Judith Harder schliesst sich dem an und beschwichtigt: «Im Moment ist das kein Thema für den Fachverein. Die Zusammenarbeit funktioniert sehr gut, wir fühlen uns auf keinen Fall benachteiligt.» Denn unter dem Strich bedeute Nachwuchsförderung auch Frauenförderung – dank dem hohen Anteil an Studentinnen.

Nicht aus dem Fenster geworfen

Zur Vetsuisse-Fakultät gehört neben Vorlesungssälen und Forschungsseminaren auch eine ganze Klinik. Am renommierten Tierspital Zürich werden jährlich über 20'000 Tiere behandelt – von Pferden über Zootiere bis zu Hauskatzen. Die Krebsforschung ist nicht zuletzt dank einem zwei Millionen Franken teuren Linearbeschleuniger europaweit führend.

Krebsforschung mit Linearbeschleuniger

Krebsforschung mit Linearbeschleuniger

Das schlägt sich auch in den Kosten nieder. Die Sockelfinanzierung durch die Universität Zürich betrug 2017 etwa 68,5 Millionen Franken und somit fast 100'000 Franken pro Studi. Zum Vergleich: Die grösste Fakultät der Uni, die Philosophische Fakultät, wird mit 15'520 Franken pro Studi gestützt. Bei den Geistes- und Sozialwissenschaften existieren aber auch keine Wundergeräte, die Tumore millimetergenau bekämpfen können.

Zu den finanziellen Zuschüssen der Hochschule gesellen sich zunehmend eingeworbene Drittmittel. Im vergangenen Jahr strich die Vetsuisse-Fakultät rund 32'000 Franken pro Studi ein.
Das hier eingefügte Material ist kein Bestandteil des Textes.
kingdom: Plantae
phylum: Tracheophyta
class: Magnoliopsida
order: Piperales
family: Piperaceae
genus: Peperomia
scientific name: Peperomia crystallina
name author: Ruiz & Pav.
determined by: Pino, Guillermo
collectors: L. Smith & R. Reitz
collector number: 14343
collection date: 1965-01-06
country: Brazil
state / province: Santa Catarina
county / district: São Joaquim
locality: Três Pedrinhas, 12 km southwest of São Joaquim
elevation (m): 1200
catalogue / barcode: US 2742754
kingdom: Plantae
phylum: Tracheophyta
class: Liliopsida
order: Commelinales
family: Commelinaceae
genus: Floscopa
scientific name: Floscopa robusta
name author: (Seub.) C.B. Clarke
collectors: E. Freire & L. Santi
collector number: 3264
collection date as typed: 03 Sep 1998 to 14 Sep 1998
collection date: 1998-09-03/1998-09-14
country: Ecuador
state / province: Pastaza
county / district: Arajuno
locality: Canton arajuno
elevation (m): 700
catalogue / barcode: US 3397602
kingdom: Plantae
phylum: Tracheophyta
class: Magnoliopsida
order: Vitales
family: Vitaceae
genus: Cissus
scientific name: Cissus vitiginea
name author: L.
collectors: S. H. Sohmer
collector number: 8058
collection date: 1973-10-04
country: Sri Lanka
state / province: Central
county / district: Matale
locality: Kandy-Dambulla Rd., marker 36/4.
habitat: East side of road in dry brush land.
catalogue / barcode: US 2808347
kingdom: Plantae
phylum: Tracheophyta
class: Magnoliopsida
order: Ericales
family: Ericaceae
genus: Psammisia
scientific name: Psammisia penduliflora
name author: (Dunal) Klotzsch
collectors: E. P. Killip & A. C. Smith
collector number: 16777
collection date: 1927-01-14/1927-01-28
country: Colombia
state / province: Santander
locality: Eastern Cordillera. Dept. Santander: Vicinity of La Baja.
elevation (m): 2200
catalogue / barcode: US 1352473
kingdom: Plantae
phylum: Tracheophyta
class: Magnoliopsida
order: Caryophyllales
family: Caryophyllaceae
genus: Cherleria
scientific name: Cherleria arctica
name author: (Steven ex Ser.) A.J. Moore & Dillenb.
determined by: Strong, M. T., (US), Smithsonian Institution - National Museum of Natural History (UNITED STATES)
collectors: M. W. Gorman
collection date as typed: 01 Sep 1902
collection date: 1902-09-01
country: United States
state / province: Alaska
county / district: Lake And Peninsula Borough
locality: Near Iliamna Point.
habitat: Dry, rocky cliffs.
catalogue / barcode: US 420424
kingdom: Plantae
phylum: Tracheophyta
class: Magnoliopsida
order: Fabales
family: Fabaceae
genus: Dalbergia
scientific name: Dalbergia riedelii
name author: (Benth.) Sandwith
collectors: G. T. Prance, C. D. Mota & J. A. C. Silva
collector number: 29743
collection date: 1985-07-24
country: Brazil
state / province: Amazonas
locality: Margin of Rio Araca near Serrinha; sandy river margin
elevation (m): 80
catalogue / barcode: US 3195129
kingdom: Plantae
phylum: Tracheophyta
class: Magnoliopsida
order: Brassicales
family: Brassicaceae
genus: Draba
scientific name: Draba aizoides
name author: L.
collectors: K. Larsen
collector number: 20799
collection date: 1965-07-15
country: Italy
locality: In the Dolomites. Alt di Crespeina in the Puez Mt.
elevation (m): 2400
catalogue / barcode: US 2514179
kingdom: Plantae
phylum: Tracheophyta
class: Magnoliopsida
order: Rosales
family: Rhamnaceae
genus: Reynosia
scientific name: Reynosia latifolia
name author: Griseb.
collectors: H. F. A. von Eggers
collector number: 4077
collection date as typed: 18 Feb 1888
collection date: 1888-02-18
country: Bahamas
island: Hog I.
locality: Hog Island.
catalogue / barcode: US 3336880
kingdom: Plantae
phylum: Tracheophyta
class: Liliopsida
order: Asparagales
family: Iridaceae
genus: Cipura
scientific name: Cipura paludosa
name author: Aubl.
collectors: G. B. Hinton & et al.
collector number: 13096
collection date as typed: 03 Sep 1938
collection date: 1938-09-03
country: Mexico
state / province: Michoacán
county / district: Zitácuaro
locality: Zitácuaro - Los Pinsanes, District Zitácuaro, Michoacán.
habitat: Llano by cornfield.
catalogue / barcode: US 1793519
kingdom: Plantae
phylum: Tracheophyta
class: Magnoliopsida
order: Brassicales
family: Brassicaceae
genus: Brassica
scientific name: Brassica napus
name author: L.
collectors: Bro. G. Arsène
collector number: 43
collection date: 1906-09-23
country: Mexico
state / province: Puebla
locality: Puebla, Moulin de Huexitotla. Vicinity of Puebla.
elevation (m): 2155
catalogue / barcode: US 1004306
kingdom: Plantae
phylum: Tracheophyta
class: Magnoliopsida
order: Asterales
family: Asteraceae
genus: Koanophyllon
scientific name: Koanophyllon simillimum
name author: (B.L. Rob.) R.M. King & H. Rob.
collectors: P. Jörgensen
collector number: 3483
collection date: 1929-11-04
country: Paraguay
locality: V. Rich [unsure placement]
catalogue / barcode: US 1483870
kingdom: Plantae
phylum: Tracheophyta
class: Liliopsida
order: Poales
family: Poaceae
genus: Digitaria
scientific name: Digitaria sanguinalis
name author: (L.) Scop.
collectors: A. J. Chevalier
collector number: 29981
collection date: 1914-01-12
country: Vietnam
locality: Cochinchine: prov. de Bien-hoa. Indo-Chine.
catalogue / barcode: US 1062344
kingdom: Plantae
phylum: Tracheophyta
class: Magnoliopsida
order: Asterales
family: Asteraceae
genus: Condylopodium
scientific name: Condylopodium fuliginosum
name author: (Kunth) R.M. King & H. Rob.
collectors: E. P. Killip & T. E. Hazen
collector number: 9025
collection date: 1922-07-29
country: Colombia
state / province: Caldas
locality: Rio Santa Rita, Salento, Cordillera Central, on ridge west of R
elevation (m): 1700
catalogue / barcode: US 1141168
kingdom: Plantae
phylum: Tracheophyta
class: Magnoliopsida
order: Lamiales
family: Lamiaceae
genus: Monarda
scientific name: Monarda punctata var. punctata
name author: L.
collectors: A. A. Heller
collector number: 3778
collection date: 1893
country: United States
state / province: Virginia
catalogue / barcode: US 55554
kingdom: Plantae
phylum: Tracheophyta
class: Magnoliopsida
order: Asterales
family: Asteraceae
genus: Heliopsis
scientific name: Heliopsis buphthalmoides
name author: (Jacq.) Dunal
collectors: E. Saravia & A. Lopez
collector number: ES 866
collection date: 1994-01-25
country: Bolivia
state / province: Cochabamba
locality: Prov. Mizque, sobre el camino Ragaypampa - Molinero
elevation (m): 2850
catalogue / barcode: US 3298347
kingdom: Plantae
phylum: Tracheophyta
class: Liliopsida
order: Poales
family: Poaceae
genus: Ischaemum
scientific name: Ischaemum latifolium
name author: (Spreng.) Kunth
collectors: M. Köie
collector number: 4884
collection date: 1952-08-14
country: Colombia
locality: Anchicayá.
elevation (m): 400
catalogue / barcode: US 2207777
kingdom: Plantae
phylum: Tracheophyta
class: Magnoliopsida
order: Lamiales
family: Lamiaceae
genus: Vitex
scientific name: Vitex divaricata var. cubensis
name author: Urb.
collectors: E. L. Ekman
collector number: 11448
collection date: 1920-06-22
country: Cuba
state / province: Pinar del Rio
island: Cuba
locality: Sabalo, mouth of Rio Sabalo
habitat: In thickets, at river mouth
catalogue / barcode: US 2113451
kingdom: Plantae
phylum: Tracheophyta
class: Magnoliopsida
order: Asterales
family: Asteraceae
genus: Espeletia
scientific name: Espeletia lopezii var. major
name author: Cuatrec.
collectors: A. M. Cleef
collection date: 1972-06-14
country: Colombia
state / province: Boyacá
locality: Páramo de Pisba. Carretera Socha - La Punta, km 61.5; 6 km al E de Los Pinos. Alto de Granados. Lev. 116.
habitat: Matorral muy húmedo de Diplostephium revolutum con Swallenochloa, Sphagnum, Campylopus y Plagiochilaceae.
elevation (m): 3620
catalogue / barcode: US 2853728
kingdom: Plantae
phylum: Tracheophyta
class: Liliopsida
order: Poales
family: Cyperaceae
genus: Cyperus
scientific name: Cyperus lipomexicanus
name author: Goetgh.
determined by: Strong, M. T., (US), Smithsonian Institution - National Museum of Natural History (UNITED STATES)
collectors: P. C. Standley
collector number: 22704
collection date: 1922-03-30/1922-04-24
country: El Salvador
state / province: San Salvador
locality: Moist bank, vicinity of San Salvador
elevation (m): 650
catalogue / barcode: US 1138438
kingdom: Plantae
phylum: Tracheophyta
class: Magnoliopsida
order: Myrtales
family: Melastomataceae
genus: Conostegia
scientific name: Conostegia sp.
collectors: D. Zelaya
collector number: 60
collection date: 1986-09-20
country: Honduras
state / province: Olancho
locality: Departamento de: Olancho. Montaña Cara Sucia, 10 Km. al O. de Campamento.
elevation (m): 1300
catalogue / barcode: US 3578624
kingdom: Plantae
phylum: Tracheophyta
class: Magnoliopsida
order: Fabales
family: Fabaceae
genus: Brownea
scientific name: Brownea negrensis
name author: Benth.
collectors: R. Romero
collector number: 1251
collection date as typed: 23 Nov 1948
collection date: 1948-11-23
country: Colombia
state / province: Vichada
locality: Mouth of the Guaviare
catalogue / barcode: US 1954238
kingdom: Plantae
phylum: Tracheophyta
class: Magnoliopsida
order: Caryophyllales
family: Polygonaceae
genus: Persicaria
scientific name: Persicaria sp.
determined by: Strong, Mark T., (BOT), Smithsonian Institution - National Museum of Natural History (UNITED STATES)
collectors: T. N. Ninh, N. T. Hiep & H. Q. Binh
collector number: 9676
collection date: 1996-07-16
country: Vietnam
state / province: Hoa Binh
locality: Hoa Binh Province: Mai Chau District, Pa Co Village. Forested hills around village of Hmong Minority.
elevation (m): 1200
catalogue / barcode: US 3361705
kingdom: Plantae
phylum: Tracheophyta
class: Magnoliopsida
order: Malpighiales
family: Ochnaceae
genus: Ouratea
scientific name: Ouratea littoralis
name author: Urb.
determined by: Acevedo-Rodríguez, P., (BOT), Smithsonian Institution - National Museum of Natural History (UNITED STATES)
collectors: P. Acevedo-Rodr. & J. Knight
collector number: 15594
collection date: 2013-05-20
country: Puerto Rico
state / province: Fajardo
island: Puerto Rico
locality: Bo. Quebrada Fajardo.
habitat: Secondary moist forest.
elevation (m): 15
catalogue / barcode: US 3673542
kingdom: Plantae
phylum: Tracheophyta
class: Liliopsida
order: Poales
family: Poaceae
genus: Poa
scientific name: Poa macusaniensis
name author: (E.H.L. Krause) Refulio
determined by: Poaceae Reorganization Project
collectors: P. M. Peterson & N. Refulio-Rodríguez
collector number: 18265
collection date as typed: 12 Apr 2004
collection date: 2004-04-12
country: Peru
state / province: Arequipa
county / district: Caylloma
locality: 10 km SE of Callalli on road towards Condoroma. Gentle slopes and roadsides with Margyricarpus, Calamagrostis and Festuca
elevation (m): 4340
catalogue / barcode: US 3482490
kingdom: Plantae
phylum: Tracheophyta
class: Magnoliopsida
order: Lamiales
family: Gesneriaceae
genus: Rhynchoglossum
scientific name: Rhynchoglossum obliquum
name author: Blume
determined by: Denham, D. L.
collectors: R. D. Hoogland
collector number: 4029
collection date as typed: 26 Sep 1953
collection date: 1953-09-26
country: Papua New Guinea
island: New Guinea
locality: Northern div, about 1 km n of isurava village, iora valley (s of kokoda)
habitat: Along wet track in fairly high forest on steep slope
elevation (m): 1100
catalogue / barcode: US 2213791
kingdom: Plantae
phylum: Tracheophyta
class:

Dekan Roger Stephan präzisiert: «Dieser Betrag bezieht sich auf kompetitive und nicht kompetitive Drittmittelgelder für Projekte. Darüber hinaus erwirtschaftet die Fakultät auch Einnahmen aus der klinischen Tätigkeit des Tierspitals und der Institute.» Schliesslich haben sich die Menschen im Tierspital Zürich dem Wohl der Tiere verschrieben. Das Geld ist also nicht aus dem Fenster geworfen, sondern für die Katz – im wahrsten Sinne des Wortes.